Consumer empowerment and FICO scores

Understanding FICO scores is critical for Consumers who want to take back control of their credit. Indeed, FICO scores are now used not only by lenders when purchasing a car, buying or refinancing a house but also by more and more employers as a measure of character and financial responsibility! In the Forbes video below with Quentin Hardy, I share where to get help to keep your FICO scores up so that you can get the best possible deal on your mortgage and the job you want.

Monday, July 27, 2009

Enterprise sustainability in the real world...

FICO is on its way to reduce its carbon footprint by 50% over three years with no incremental budget, only leadership and vision. This Forbes video with Quentin Hardy is a quick exploration into how it all happened!

Wednesday, July 1, 2009

Branding as a refocusing exercise: FICO

"March 10, 2009: In the interest of clarity and consistency, Fair Isaac Corporation today announced that it has officially adopted the brand FICO as its corporate identity." This corporate renaming qualifies both as adoption of initials, and elevation of a product brand to the corporate level.

What, or who, is a Fair Isaac? A nice guy, in the credit rating business? As a name, it scores at the top in "whimsical," if not positively cuddly. Turns out, however, that there were two guys, Bill Fair and Earl Isaac, who in 1956 founded "Fair, Isaac and Company" (whence the initials FICO). The comma got lost in 2003, when the legal name Fair Isaac Corporation was adopted. But "Simply removing the comma changed nothing," says Chief marketing Officer Laurent Pacalin; "journalists would still talk about Fair Isaac as 'the guy who did FICO'."

And what is a FICO? Fair Isaac's principal product is the "FICO Score," a credit worthiness number carried by virtually every American, and the leading measure of consumer credit risk in the U.S. It is a number thus central to both crisis and recovery.

This is what Tony Spaeth, Corporate Brand Matrix, had to say about the brand work that we did here at FICO! Read more here.

Friday, June 26, 2009

Three ways to shrink Systemic Risk

Wikipedia defines “financial systemic risk” as, “the risk of sudden collapse of an entire system or market…due to potentially catastrophic instability in that interlinked and interdependent system or market.” That’s a fine definition, but few of us need to look it up. It’s been nine months and counting since systemic risk erupted, and the global financial system is still tiptoeing around the smoking crater.

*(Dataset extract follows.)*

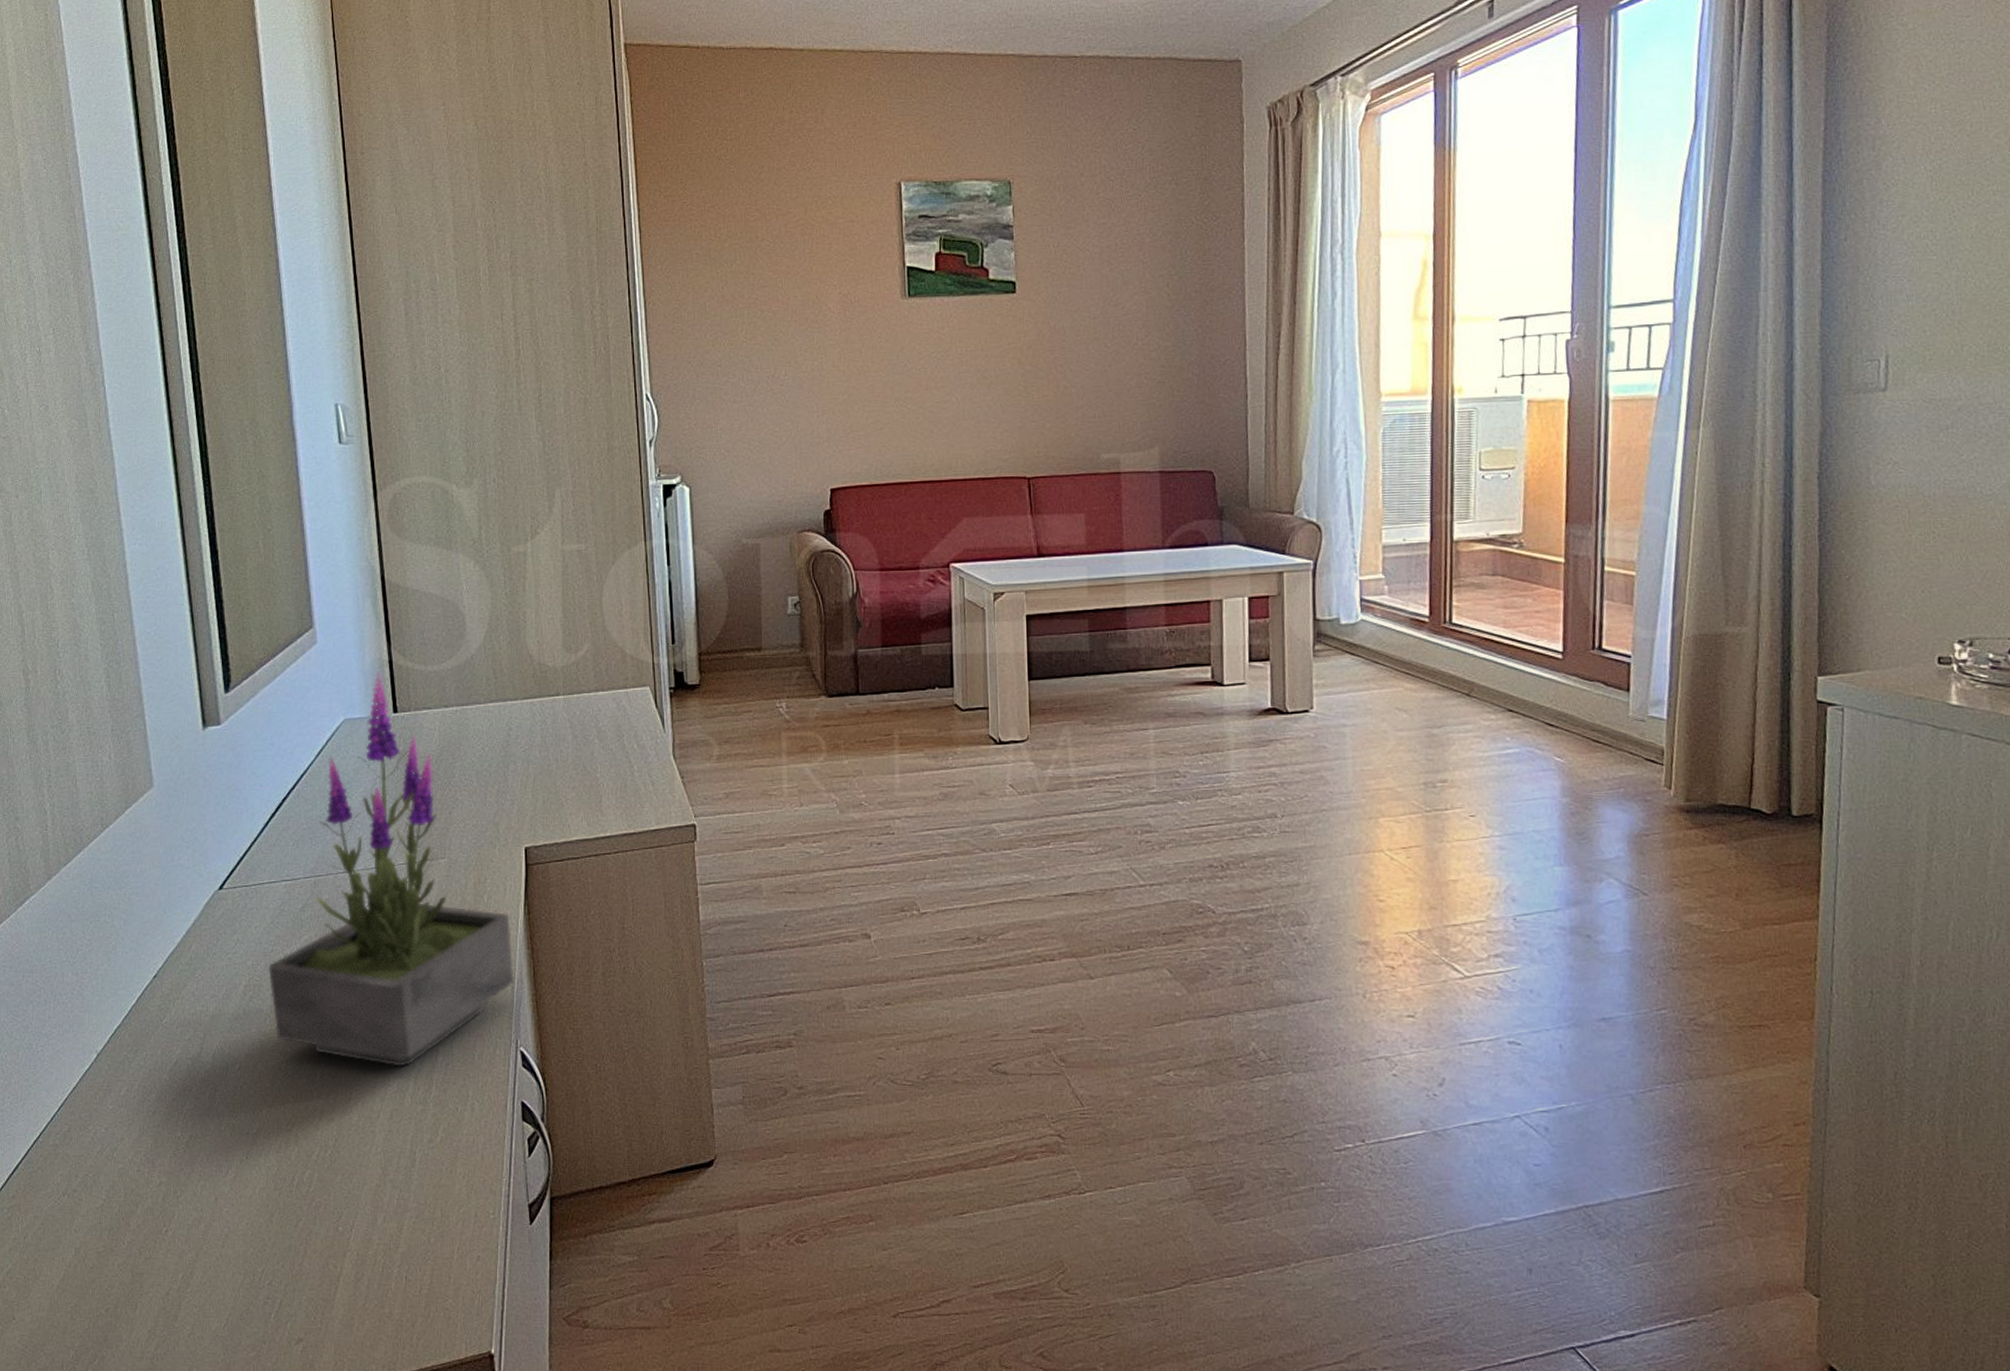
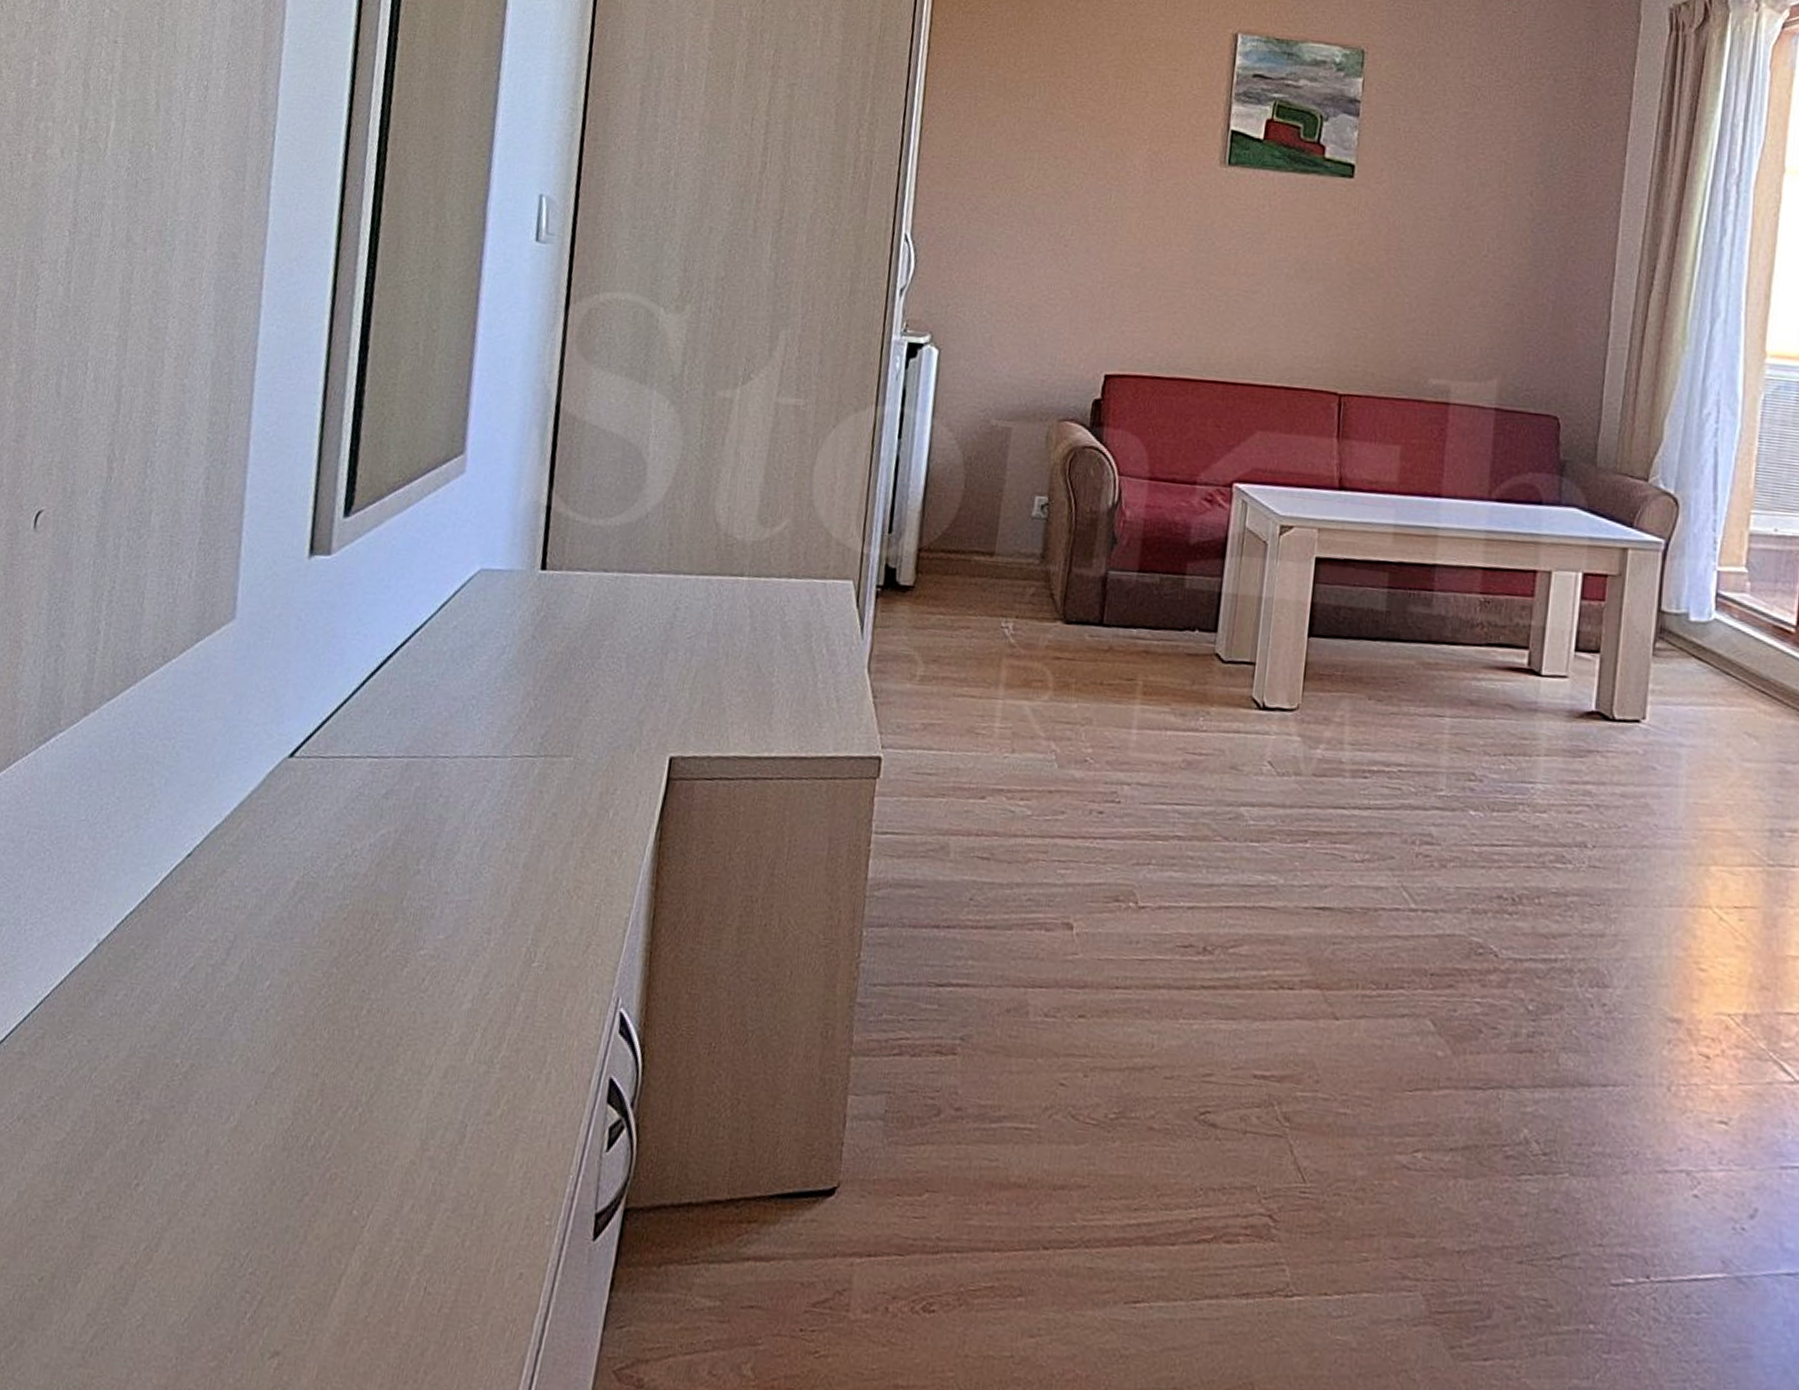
potted plant: present [268,672,514,1067] -> none [323,518,637,1013]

As the worst recession of our lifetimes grinds on, institutions and governments are working feverishly to build strategic and regulatory protections against future systemic risk cataclysms.

In my view, government regulators and financial executives will have the greatest chance of success in managing and mitigating systemic risk if they understand and act on three related lessons that are emerging from the trauma that began in the autumn of 2008:

 First, beneath the fearsome complexity that can obscure the working of markets, the value of all financial relationships is still defined by the quality of the underwriting – defining underwriting in the broadest possible sense. The old rules still rule: Know your borrower. Know your lender. It’s a simple concept, but the market environment in recent decades has made it harder and harder to execute. We must repair the markets in a way that enables 360-degree underwriting based on clear, transparent, trustworthy data and relationships.

 Second, of all the characteristics that define economic activity, connection is the most important. Institutions considered “too big to fail” are in reality “too connected to fail.” The web of interdependencies that girdles the globe, linking the boardrooms of Wall Street to the kitchen tables of Main Street, can be the economic system’s greatest vulnerability – as Nassim Taleb argues in The Black Swan – or its greatest strength. Job No. 1 for leaders of the world’s financial institutions and market-regulating bodies is to design the architecture of systemic connection to assure strength. http://www.youtube.com/watch?v=Un2Ve-8f3W4

 Third, despite the enormity of the task facing us, there is a good place to start where we can gain swift traction, and that is with microdecisions – the innumerable individual economic decisions financial professionals and consumers make every day on a global basis. To be clear, I’m not talking about trivial mini-decisions. Microdecisions are the fundamental building blocks of the economic system on all levels. “This [financial] crisis started one mortgage at a time,” Dr. Elizabeth Warren, the Harvard Law School professor who chairs the Congressional oversight panel on government bailout spending, told The New York Times on June 18.